Museum celebrates all things nonsensical
FROM a transparent suitcase for nudists to automatic nose pickers — Austria’s museum of nonsense and its vast collection of silly yet brilliant inventions are proof that bad ideas, if carried out well, can turn into genius creations.
The so-called Nonseum, which claims to be the only one of its kind in the world, has a cult following.
Every year, thousands of people flock to the small village of Herrnbaumgarten, tucked away in the northern wine region close to the Czech border, to find comic relief at the Nonseum.
“We get groups from far-flung places like China and South Korea, and although I sometimes worry that the puns won’t necessarily translate into another language, they do laugh, so clearly there’s something universal about what we show,” said Susanne Machac, one of the museum’s co-managers.
Her brother-in-law, sculptor Fritz Gall, co-founded the Nonseum in 1994 with four other local artists. They got the idea after organizing the country’s first fair of failed inventions in 1984, which was an unexpected success.

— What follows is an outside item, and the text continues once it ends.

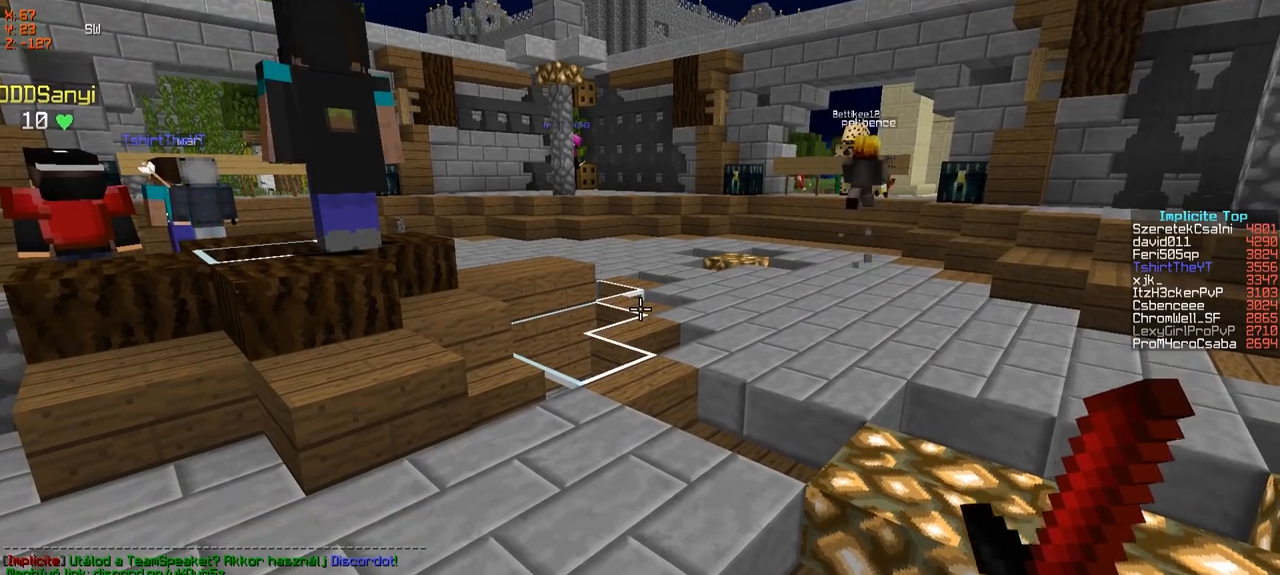
{"keys": [], "events": []}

Sleepy Herrnbaumgarten, usually home to about 970 people, was suddenly overrun by 5,000 visitors from across Austria and beyond, who had all come to chuckle at the unsuccessful gimmicks.
Gall and his friends realized they had uncovered a market niche — coming up with pointless inventions.
Today, the museum has hundreds of pieces.
They include a soup plate with a plug, which allows you to drain the food when you’ve had enough, and “the world’s one and only collection of famous button holes.”
“This is the third button hole from the top of Napoleon’s military vest,” said Machac with a serious face, pointing to a little square box with a transparent lid.